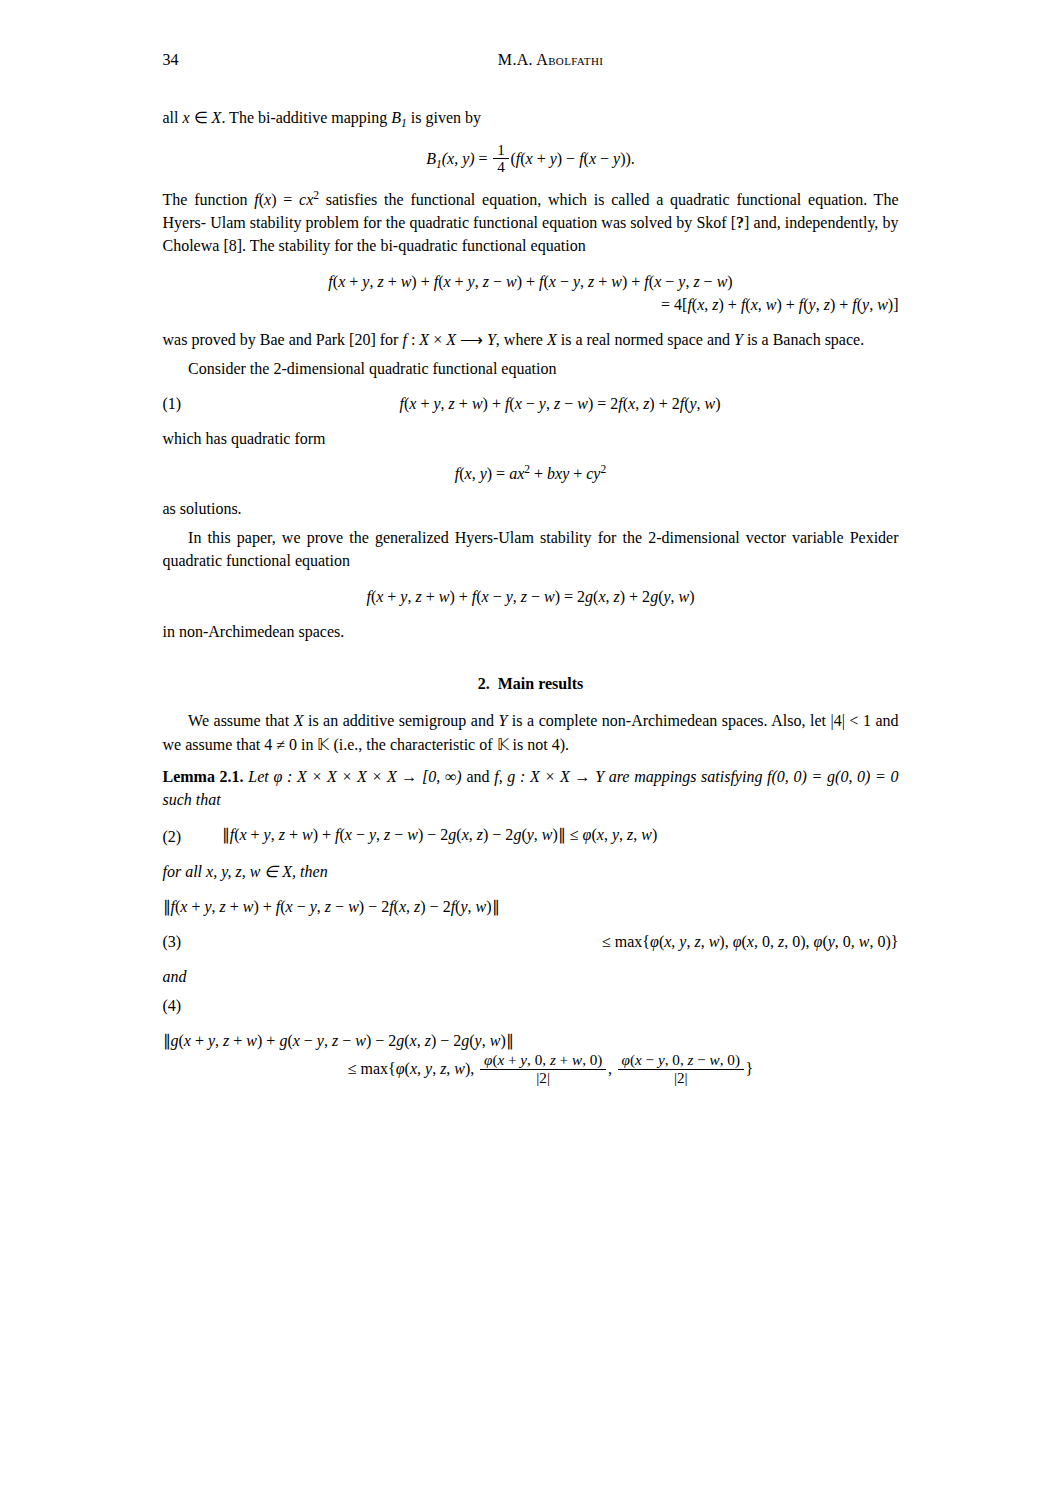34 M.A. Abolfathi
all x ∈ X. The bi-additive mapping B1 is given by
B1(x, y) = 14(f(x + y) − f(x − y)).
The function f(x) = cx2 satisfies the functional equation, which is called a quadratic functional equation. The Hyers- Ulam stability problem for the quadratic functional equation was solved by Skof [?] and, independently, by Cholewa [8]. The stability for the bi-quadratic functional equation
f(x + y, z + w) + f(x + y, z − w) + f(x − y, z + w) + f(x − y, z − w) = 4[f(x, z) + f(x, w) + f(y, z) + f(y, w)]
was proved by Bae and Park [20] for f : X × X ⟶ Y, where X is a real normed space and Y is a Banach space.
Consider the 2-dimensional quadratic functional equation
(1) f(x + y, z + w) + f(x − y, z − w) = 2f(x, z) + 2f(y, w)
which has quadratic form
f(x, y) = ax2 + bxy + cy2
as solutions.
In this paper, we prove the generalized Hyers-Ulam stability for the 2-dimensional vector variable Pexider quadratic functional equation
f(x + y, z + w) + f(x − y, z − w) = 2g(x, z) + 2g(y, w)
in non-Archimedean spaces.
2. Main results
We assume that X is an additive semigroup and Y is a complete non-Archimedean spaces. Also, let |4| < 1 and we assume that 4 ≠ 0 in 𝕂 (i.e., the characteristic of 𝕂 is not 4).
Lemma 2.1. Let φ : X × X × X × X → [0, ∞) and f, g : X × X → Y are mappings satisfying f(0, 0) = g(0, 0) = 0 such that
(2) ∥f(x + y, z + w) + f(x − y, z − w) − 2g(x, z) − 2g(y, w)∥ ≤ φ(x, y, z, w)
for all x, y, z, w ∈ X, then
∥f(x + y, z + w) + f(x − y, z − w) − 2f(x, z) − 2f(y, w)∥
(3) ≤ max{φ(x, y, z, w), φ(x, 0, z, 0), φ(y, 0, w, 0)}
and
(4)
∥g(x + y, z + w) + g(x − y, z − w) − 2g(x, z) − 2g(y, w)∥ ≤ max{φ(x, y, z, w), φ(x + y, 0, z + w, 0)|2|, φ(x − y, 0, z − w, 0)|2|}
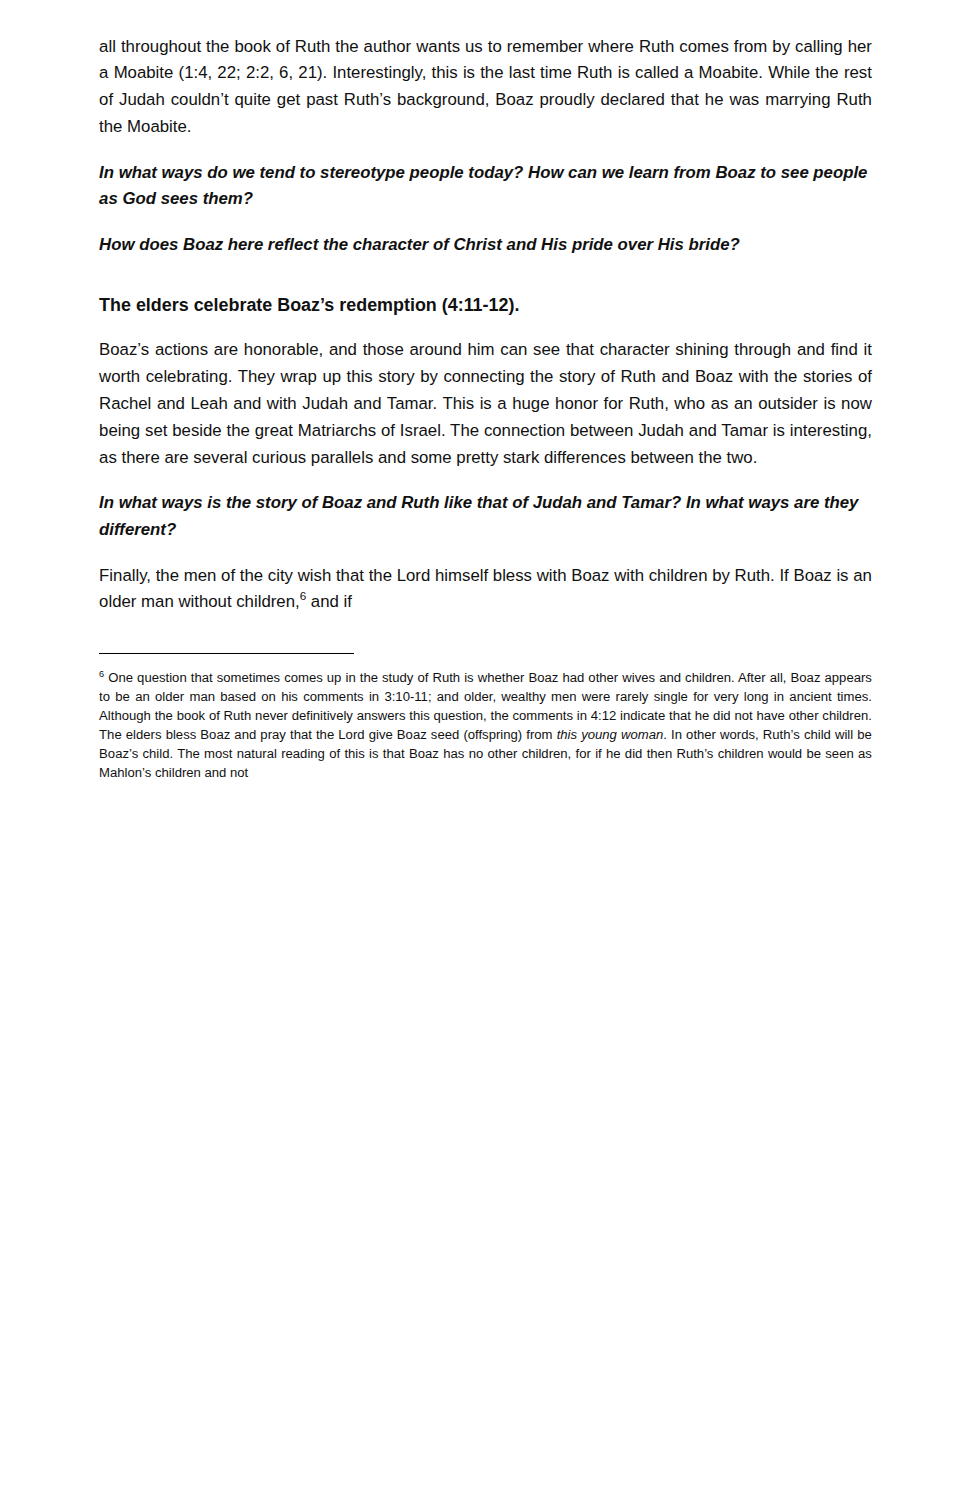all throughout the book of Ruth the author wants us to remember where Ruth comes from by calling her a Moabite (1:4, 22; 2:2, 6, 21). Interestingly, this is the last time Ruth is called a Moabite. While the rest of Judah couldn’t quite get past Ruth’s background, Boaz proudly declared that he was marrying Ruth the Moabite.
In what ways do we tend to stereotype people today? How can we learn from Boaz to see people as God sees them?
How does Boaz here reflect the character of Christ and His pride over His bride?
The elders celebrate Boaz’s redemption (4:11-12).
Boaz’s actions are honorable, and those around him can see that character shining through and find it worth celebrating. They wrap up this story by connecting the story of Ruth and Boaz with the stories of Rachel and Leah and with Judah and Tamar. This is a huge honor for Ruth, who as an outsider is now being set beside the great Matriarchs of Israel. The connection between Judah and Tamar is interesting, as there are several curious parallels and some pretty stark differences between the two.
In what ways is the story of Boaz and Ruth like that of Judah and Tamar? In what ways are they different?
Finally, the men of the city wish that the Lord himself bless with Boaz with children by Ruth. If Boaz is an older man without children,6 and if
6 One question that sometimes comes up in the study of Ruth is whether Boaz had other wives and children. After all, Boaz appears to be an older man based on his comments in 3:10-11; and older, wealthy men were rarely single for very long in ancient times. Although the book of Ruth never definitively answers this question, the comments in 4:12 indicate that he did not have other children. The elders bless Boaz and pray that the Lord give Boaz seed (offspring) from this young woman. In other words, Ruth’s child will be Boaz’s child. The most natural reading of this is that Boaz has no other children, for if he did then Ruth’s children would be seen as Mahlon’s children and not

——

From the material above, reproduce everything verbatim except the pictures.

34 M.A. Abolfathi
all x ∈ X. The bi-additive mapping B1 is given by
B1(x, y) = 14(f(x + y) − f(x − y)).
The function f(x) = cx2 satisfies the functional equation, which is called a quadratic functional equation. The Hyers- Ulam stability problem for the quadratic functional equation was solved by Skof [?] and, independently, by Cholewa [8]. The stability for the bi-quadratic functional equation
f(x + y, z + w) + f(x + y, z − w) + f(x − y, z + w) + f(x − y, z − w) = 4[f(x, z) + f(x, w) + f(y, z) + f(y, w)]
was proved by Bae and Park [20] for f : X × X ⟶ Y, where X is a real normed space and Y is a Banach space.
Consider the 2-dimensional quadratic functional equation
(1) f(x + y, z + w) + f(x − y, z − w) = 2f(x, z) + 2f(y, w)
which has quadratic form
f(x, y) = ax2 + bxy + cy2
as solutions.
In this paper, we prove the generalized Hyers-Ulam stability for the 2-dimensional vector variable Pexider quadratic functional equation
f(x + y, z + w) + f(x − y, z − w) = 2g(x, z) + 2g(y, w)
in non-Archimedean spaces.
2. Main results
We assume that X is an additive semigroup and Y is a complete non-Archimedean spaces. Also, let |4| < 1 and we assume that 4 ≠ 0 in 𝕂 (i.e., the characteristic of 𝕂 is not 4).
Lemma 2.1. Let φ : X × X × X × X → [0, ∞) and f, g : X × X → Y are mappings satisfying f(0, 0) = g(0, 0) = 0 such that
(2) ∥f(x + y, z + w) + f(x − y, z − w) − 2g(x, z) − 2g(y, w)∥ ≤ φ(x, y, z, w)
for all x, y, z, w ∈ X, then
∥f(x + y, z + w) + f(x − y, z − w) − 2f(x, z) − 2f(y, w)∥
(3) ≤ max{φ(x, y, z, w), φ(x, 0, z, 0), φ(y, 0, w, 0)}
and
(4)
∥g(x + y, z + w) + g(x − y, z − w) − 2g(x, z) − 2g(y, w)∥ ≤ max{φ(x, y, z, w), φ(x + y, 0, z + w, 0)|2|, φ(x − y, 0, z − w, 0)|2|}
all throughout the book of Ruth the author wants us to remember where Ruth comes from by calling her a Moabite (1:4, 22; 2:2, 6, 21). Interestingly, this is the last time Ruth is called a Moabite. While the rest of Judah couldn’t quite get past Ruth’s background, Boaz proudly declared that he was marrying Ruth the Moabite.
In what ways do we tend to stereotype people today? How can we learn from Boaz to see people as God sees them?
How does Boaz here reflect the character of Christ and His pride over His bride?
The elders celebrate Boaz’s redemption (4:11-12).
Boaz’s actions are honorable, and those around him can see that character shining through and find it worth celebrating. They wrap up this story by connecting the story of Ruth and Boaz with the stories of Rachel and Leah and with Judah and Tamar. This is a huge honor for Ruth, who as an outsider is now being set beside the great Matriarchs of Israel. The connection between Judah and Tamar is interesting, as there are several curious parallels and some pretty stark differences between the two.
In what ways is the story of Boaz and Ruth like that of Judah and Tamar? In what ways are they different?
Finally, the men of the city wish that the Lord himself bless with Boaz with children by Ruth. If Boaz is an older man without children,6 and if
6 One question that sometimes comes up in the study of Ruth is whether Boaz had other wives and children. After all, Boaz appears to be an older man based on his comments in 3:10-11; and older, wealthy men were rarely single for very long in ancient times. Although the book of Ruth never definitively answers this question, the comments in 4:12 indicate that he did not have other children. The elders bless Boaz and pray that the Lord give Boaz seed (offspring) from this young woman. In other words, Ruth’s child will be Boaz’s child. The most natural reading of this is that Boaz has no other children, for if he did then Ruth’s children would be seen as Mahlon’s children and not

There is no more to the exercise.